Erland and The Carnival - Erland and The Carnival

Singer/guitarist Erland Cooper, The Good The Bad & The Queen’s Simon Tong and drummer David Nock from Paul McCartney’s The Fireman make up this heralded new offering from the UK.

Deriving their name from Jackson C Frank’s song, My Name is Carnival - a cover of which appears on the album - the trio play catchy, psych-freak folk with a mix of romantic and unsettling subject-matter. Lyrics and music are gleaned from bits and pieces of existing poetry and songs. Words from the likes of William Blake and Leonard Cohen are used and reworked, while Derby Ram takes from newspaper cuttings in its true story of teenager who - coaxed and filmed on camera-phones by a crowd below - jumped from the top story of a car park in an English town.
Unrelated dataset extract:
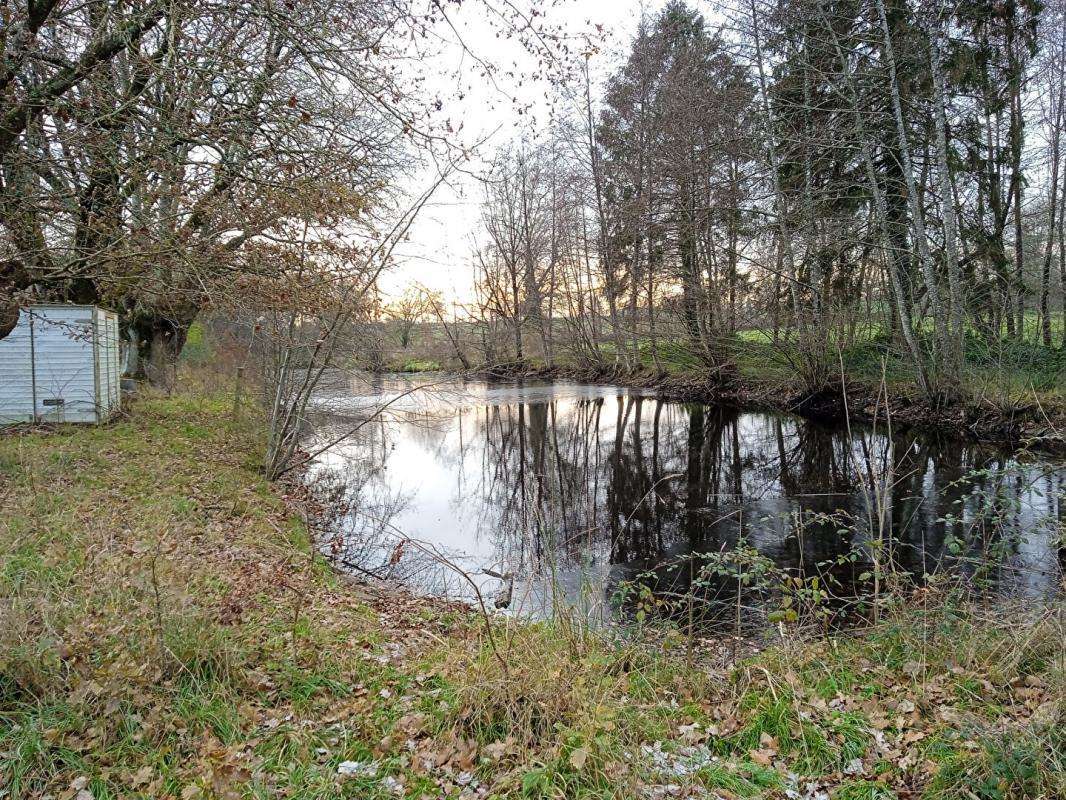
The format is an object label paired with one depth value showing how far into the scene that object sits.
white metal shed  10.58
Britain has a rich tradition of bands that make slightly odd yet irrepressibly jaunty psychedelic folk music, and there are reference points aplenty here. Love Is a Killing Thing opens with the pots-and-pans instrumentation of Mystery Jets, You Don’t Have To Be Lonely has a Jim Noir-esque chorus, the aforementioned Derby Ram has a Super Furry Animals electo outro and there’s barely a song on the album that doesn’t sound a bit like The Coral. There are a few nice pace changes too, like the hushed Disturbed This Morning, with Cohen’s poetry given a pretty backdrop of acoustic guitars and horns.

Quintessentially English in its sound, Erland and The Carnival is a weird and wonderful treat, and potentially one of the best debuts from a UK band this year.